岳元祐叹气说道:“我科举不顺,你表哥干脆就不继续再考了,到你这里,还指望着岳家能出一个进士,唉!”
柳芙蓉掩嘴娇声笑道:“老爷却是错了,怜儿如今不入岳家宗祠,自己开门立户,便是中了,也是人家彭家的进士,不是咱们岳家的!”
“终究是一家人,倒是不用分得这么清楚。”岳元祐强词夺理一句,随即问道:“婚礼诸事,可都筹备妥当了?”
彭怜连忙点头道:“一切都安排妥当了,还请舅舅放心。”
一旁柳芙蓉笑道:“老爷不知道,他那小妾应白雪是个八面玲珑的,这些事体有她主持,谁都不必担心。”
岳元祐点头笑道:“能得夫人如此推举,想来定然极是出众。”
入府之后,岳元祐见过几位彭怜内宅妇人,只是他是长辈,自然不好多看,只觉得各个燕瘦环肥,一比之下,自家妻子倒是平分秋色,家里那几位小妾实在是差的太远了。
岳元祐一面暗自羡慕外甥艳福不浅,一面又想,自己如今娇妻美妾,也是得意至极,到时升上六品,也算风光无限。
天色已晚,应白雪答对好洛家过来铺房的仆妇,这才过来与岳元祐夫妻请安。
岳元祐早就见过应白雪,矜持微笑点头,柳芙蓉一旁说道:“如此上下忙碌,到时亏了雪儿这般伶俐人儿了!”
应白雪恭谨行礼,“谢过舅夫人夸奖!若有照顾不周之处,还请舅老爷、舅夫人海涵。”
柳芙蓉与丈夫说道:“怜儿也是有大福分的,不说别的,单是这么一位贤内助,便是世间少有,看着她,妾身便想到了自己!”
岳元祐点头道:“也是怜儿行事端方厚重,才能泽及妻妾,以后彭家门风淳厚,还需你们一起努力为之才是!”
“奴谨遵舅老爷教训!”
“时辰也不早了,明日怜儿还要早起迎亲,便各自歇息去吧!”岳元祐大手一挥,等彭怜领着应白雪陪伴母亲离去,他才对妻子道:“怜儿大婚之事,可曾知会了海棠家里?”

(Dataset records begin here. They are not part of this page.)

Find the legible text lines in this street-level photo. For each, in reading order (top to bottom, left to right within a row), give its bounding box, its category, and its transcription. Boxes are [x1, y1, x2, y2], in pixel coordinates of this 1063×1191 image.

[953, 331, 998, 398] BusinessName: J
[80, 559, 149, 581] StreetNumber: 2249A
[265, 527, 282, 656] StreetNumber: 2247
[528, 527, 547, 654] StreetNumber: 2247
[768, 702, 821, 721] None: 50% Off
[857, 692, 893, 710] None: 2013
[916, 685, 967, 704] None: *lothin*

柳芙蓉回道:“倒是托人送了信过去,却一直未见回音,湖萍曾经来信也说要来家省亲,不知为何拖到现在全无音信,若是她们能都回来团聚团聚,倒是一桩美事。”
“唉!”岳元祐叹气一声,自家四个妹妹,大妹岳池莲嫁得不顺心,妹夫外甥俱都不是省油的灯,如今又都亡故了,家里连个主心骨都没有;二妹岳湖萍倒是夫妻和睦,只是上次来信家中变故,也成了无根浮萍;三妹岳溪菱自小顽劣,未婚成孕险些气死老父亲,好歹如今彭怜争气,倒是日子渐渐好了;至于四妹家里,那位妹夫极是好色,家里妻妾成群不说,外面还有不少外室,两家走动得多,每每听见些传闻,他便气不打一处来。
岳家一男四女,婚姻皆不幸福,其中因由,自然其来有自,岳老爷子有心重现父辈荣光,奈何才能平庸,便竭力趋炎附势,娶妻不贤,又以儿女攀附权贵,只看家世不问人品,才有如今局面。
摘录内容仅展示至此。